The limitations of our study were the exploratory nature, the lack of matching by sex, and unavailability of the analyses of lacunar and deep white matter lesions, which are typically prevalent in this age group. However, we examined sex differences directly and found no group differences. Despite all subjects being free of psychotropic medications at the time of the study, we did not control for the prior medication exposure. Although we controlled for the severity of medical burden in the analyses, we did not address the potential contribution of psychomotor retardation or executive cognitive dysfunction to mediate the relationship between the AES scores and the regional MRI volumes. We combined the depressed and nondepressed subjects under the assumption that the all subjects will have the same neuroanatomical correlates of apathy controlling for diagnosis, which was supported by the similar correlation coefficients between the brain regions and the apathy scores in both group. Only postmortem studies, however, may elucidate the biological mean-ing of brain tissue changes in elderly depressed patients. Finally, our depressed outpatients suffered from moderate major depression, thus the results may not generalize to a more severely depressed population. With this caveat in mind, our findings offer the first important insights into the neuroanatomical correlates of apathy in an elderly clinical sample.

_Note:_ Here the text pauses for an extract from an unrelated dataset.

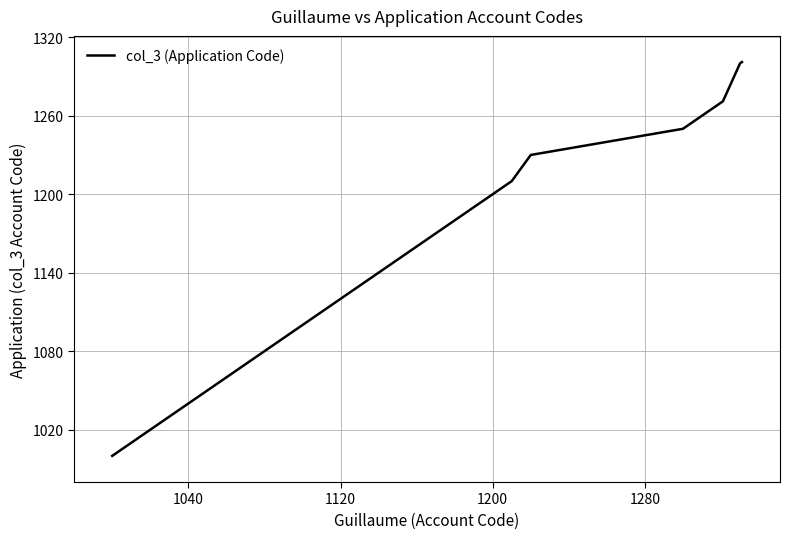

What is the difference between the second highest and second lowest values?

200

In summary, this is the first study to examine neuroanatomical correlates of apathy in older adults with and without major depression, which yielded intriguing results warranting replication in the future studies. We examined neuroanatomical features of apathy and depression using the MRI parcellation analyses of the frontal lobes in depressed elderly patients and age-matched controls. We observed different patterns of neuroanatomical substrates of depression and apathy, supporting the role of these regions in the mediation of late-life depression and apathy.
Neuroimaging can serve as a tool for redefining the endophenotypes of late-life neuropsychiatric disorders. Further development of neuroimaging techniques, more focused neuroimaging study designs, and corroboration with neuropathologic studies will help clarify the pathophysiologic mechanisms involved in neuropsychiatric and cognitive symptoms and will suggest opportunities for therapeutic intervention.